Our brains, impressive as they are, fall short of our aspirations. We can't instantly learn or recall information. Our computational speed is laughably slow compared to our silicon creations. We're trapped in a three-dimensional prison, blind to higher spatial dimensions. Our senses capture only a fraction of the universe's full spectrum. Even sleep, that great restorative, steals a third of our limited lifespan.

Language, our primary tool for connection, often fails us, unable to fully capture the complexity of our thoughts and emotions, unlike true telepathy. It takes a lot of time and effort to communicate and coordinate with other people. And I am not even mentioning when they have conflicting/opposing goals.

The Rebellion Begins

There's a profound truth we must confront: "The perception of reality is more real than reality itself." This isn't mere philosophical musing; it's a call to arms. If perception shapes our reality, then we have not just the right, but the obligation to reshape our world.

This reshaping isn't about destruction, but creation. We're not bound by the arbitrary rules of this reality; we're the coders of a new one. We have all the right to change the environment around us, to adapt it for our needs. There's nothing like virgin nature that can't be touched by people. We're not desecrating the world; we're evolving it, optimizing it for our limitless potential.

Driven by our need to create and our insatiable desire to explore, we find ourselves at the frontier of existence itself. Our curiosity and imagination are the battering rams against reality's unyielding walls. As a game developer, I've realized that my profession is more than just entertainment - it's a form of reality engineering.

Hacking the Universe

Consider this: What if these seemingly immutable laws are just poorly optimized code? What if reality is running on outdated software, desperately in need of an upgrade?

The Simulated Future – Our True Reality

In 50 years, the distinction between "real" and "simulated" will be meaningless. We'll relive history, meet long-gone loved ones, and create universes beyond our current imagination. We'll invent new emotions, new ways to experience existence.

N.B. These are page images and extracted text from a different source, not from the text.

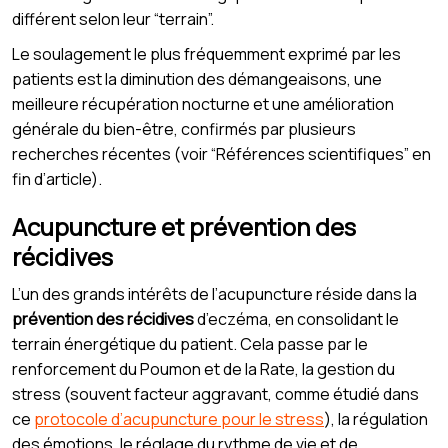
différent selon leur “terrain”.
Le soulagement le plus fréquemment exprimé par les
patients est la diminution des démangeaisons, une
meilleure récupération nocturne et une amélioration
générale du bien-être, confirmés par plusieurs
recherches récentes (voir “Références scientifiques” en
fin d’article).
Acupuncture et prévention des
récidives
L’un des grands intérêts de l’acupuncture réside dans la
prévention des récidives
d’eczéma, en consolidant le
terrain énergétique du patient. Cela passe par le
renforcement du Poumon et de la Rate, la gestion du
stress (souvent facteur aggravant, comme étudié dans
ce
protocole d’acupuncture pour le stress
), la régulation
des émotions, le réglage du rythme de vie et de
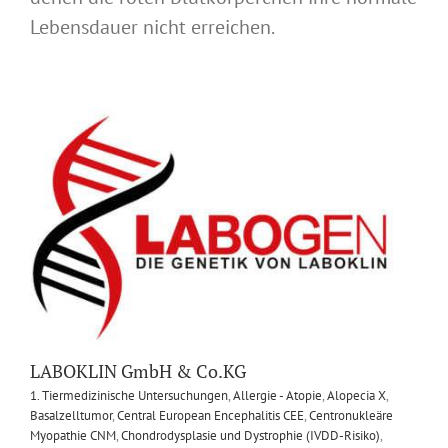
Lebensdauer nicht erreichen.
LABOKLIN GmbH & Co.KG
1. Tiermedizinische Untersuchungen
,
Allergie - Atopie
,
Alopecia X
,
Basalzelltumor
,
Central European Encephalitis CEE
,
Centronukleäre
Myopathie CNM
,
Chondrodysplasie und Dystrophie (IVDD-Risiko)
,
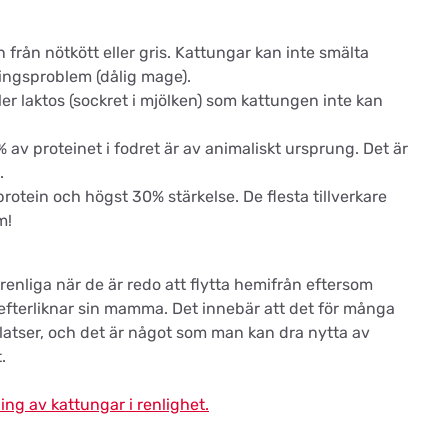
från nötkött eller gris. Kattungar kan inte smälta
tningsproblem (dålig mage).
ler laktos (sockret i mjölken) som kattungen inte kan
0% av proteinet i fodret är av animaliskt ursprung. Det är
.
otein och högst 30% stärkelse. De flesta tillverkare
m!
enliga när de är redo att flytta hemifrån eftersom
a efterliknar sin mamma. Det innebär att det för många
 platser, och det är något som man kan dra nytta av
.
ng av kattungar i renlighet.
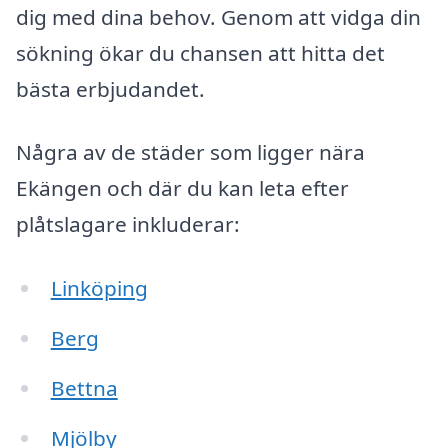
dig med dina behov. Genom att vidga din
sökning ökar du chansen att hitta det
bästa erbjudandet.
Några av de städer som ligger nära
Ekängen och där du kan leta efter
plåtslagare inkluderar:
Linköping
Berg
Bettna
Mjölby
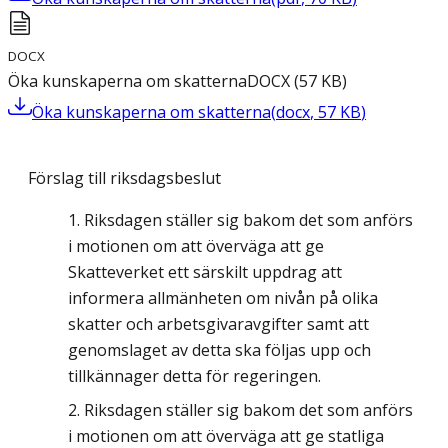
DOCX
Öka kunskaperna om skatterna
DOCX
(
57
KB
)
Öka kunskaperna om skatterna
(
docx
,
57
KB
)
Förslag till riksdagsbeslut
Riksdagen ställer sig bakom det som anförs
i motionen om att överväga att ge
Skatteverket ett särskilt uppdrag att
informera allmänheten om nivån på olika
skatter och arbetsgivaravgifter samt att
genomslaget av detta ska följas upp och
tillkännager detta för regeringen.
Riksdagen ställer sig bakom det som anförs
i motionen om att överväga att ge statliga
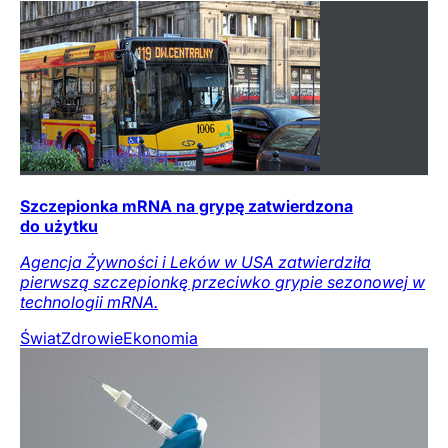
Szczepionka mRNA na grypę zatwierdzona
do użytku
Agencja Żywności i Leków w USA zatwierdziła
pierwszą szczepionkę przeciwko grypie sezonowej w
technologii mRNA.
Świat
Zdrowie
Ekonomia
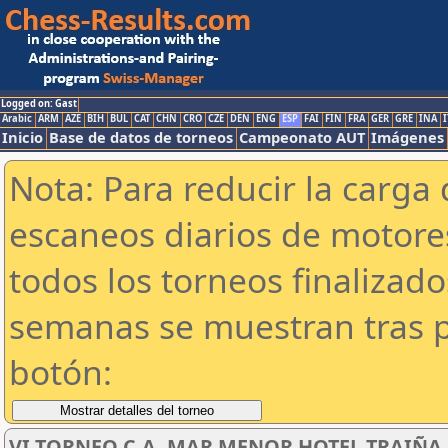
Logged on: Gast
Arabic
ARM
AZE
BIH
BUL
CAT
CHN
CRO
CZE
DEN
ENG
ESP
FAI
FIN
FRA
GER
GRE
INA
I
Inicio
Base de datos de torneos
Campeonato AUT
Imágenes
Nota: Para reducir la carga 
escaneos diarios de motor
todos los torneos finalizad
semanas se muestran tras p
botón:
VI TORNEO C.A. MAR MENOR HOTEL TRAIÑA SU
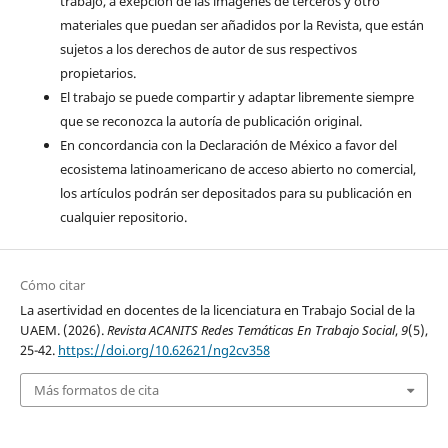
trabajo, a exepción de las imágenes de terceros y otro
materiales que puedan ser añadidos por la Revista, que están
sujetos a los derechos de autor de sus respectivos
propietarios.
El trabajo se puede compartir y adaptar libremente siempre
que se reconozca la autoría de publicación original.
En concordancia con la Declaración de México a favor del
ecosistema latinoamericano de acceso abierto no comercial,
los artículos podrán ser depositados para su publicación en
cualquier repositorio.
Cómo citar
La asertividad en docentes de la licenciatura en Trabajo Social de la
UAEM. (2026).
Revista ACANITS Redes Temáticas En Trabajo Social
,
9
(5),
25-42.
https://doi.org/10.62621/ng2cv358
Más formatos de cita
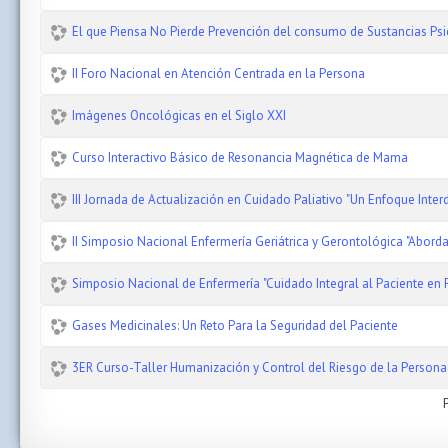
El que Piensa No Pierde Prevención del consumo de Sustancias Psi
II Foro Nacional en Atención Centrada en la Persona
Imágenes Oncológicas en el Siglo XXI
Curso Interactivo Básico de Resonancia Magnética de Mama
III Jornada de Actualización en Cuidado Paliativo "Un Enfoque Interd
II Simposio Nacional Enfermería Geriátrica y Gerontológica "Abord
Simposio Nacional de Enfermería "Cuidado Integral al Paciente en F
Gases Medicinales: Un Reto Para la Seguridad del Paciente
3ER Curso-Taller Humanización y Control del Riesgo de la Person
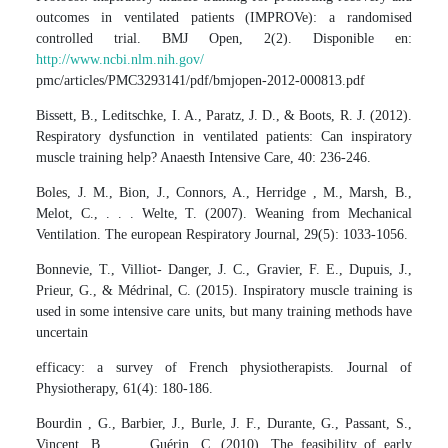
outcomes in ventilated patients (IMPROVe): a randomised
controlled trial. BMJ Open, 2(2). Disponible en:
http://www.ncbi.nlm.nih.gov/
pmc/articles/PMC3293141/pdf/bmjopen-2012-000813.pdf
Bissett, B., Leditschke, I. A., Paratz, J. D., & Boots, R. J. (2012).
Respiratory dysfunction in ventilated patients: Can inspiratory
muscle training help? Anaesth Intensive Care, 40: 236-246.
Boles, J. M., Bion, J., Connors, A., Herridge , M., Marsh, B.,
Melot, C., . . . Welte, T. (2007). Weaning from Mechanical
Ventilation. The european Respiratory Journal, 29(5): 1033-1056.
Bonnevie, T., Villiot- Danger, J. C., Gravier, F. E., Dupuis, J.,
Prieur, G., & Médrinal, C. (2015). Inspiratory muscle training is
used in some intensive care units, but many training methods have
uncertain
efficacy: a survey of French physiotherapists. Journal of
Physiotherapy, 61(4): 180-186.
Bourdin , G., Barbier, J., Burle, J. F., Durante, G., Passant, S.,
Vincent, B., . . . Guérin, C. (2010). The feasibility of early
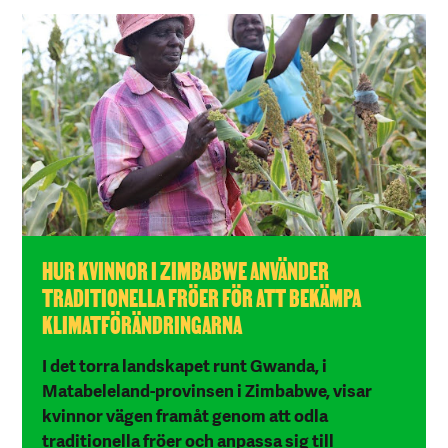
HUR KVINNOR I ZIMBABWE ANVÄNDER
TRADITIONELLA FRÖER FÖR ATT BEKÄMPA
KLIMATFÖRÄNDRINGARNA
I det torra landskapet runt Gwanda, i
Matabeleland-provinsen i Zimbabwe, visar
kvinnor vägen framåt genom att odla
traditionella fröer och anpassa sig till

What we have now is a rounding error compared to what's coming.

Reality as we know it will be relegated to energy farms and data centers. They will be everywhere around us, replacing the raw nature.

Our consciousnesses, our experiences, our very selves will thrive in simulations indistinguishable from – and far superior to – the limited reality we currently inhabit.

We are simulators, or rather, we should become the simulators and control our future. Soon, we will live in these real-time AI-simulated realities, free from the limits of our current reality.

As game developers, we're not just entertainment providers. We're reality engineers. We're the vanguard of humanity's great escape from the arbitrary constraints of this universe.

The Revolution is Now

So, fellow rebels against reality, I leave you with this: If perception shapes reality, and we control perception in our games, are we not already the gods of new universes? And if we can do it in games, what's stopping us from hacking the very fabric of our own existence?

The revolution against reality starts now. Will you join me in breaking these chains, or will you remain a prisoner of a universe that was never worthy of your potential?

Remember: In the game of reality, we're not just players. We're the ones rewriting the code, driven by our boundless creativity and our relentless need to explore the unknown. It's time to compile a new universe – one where the only limit is our imagination.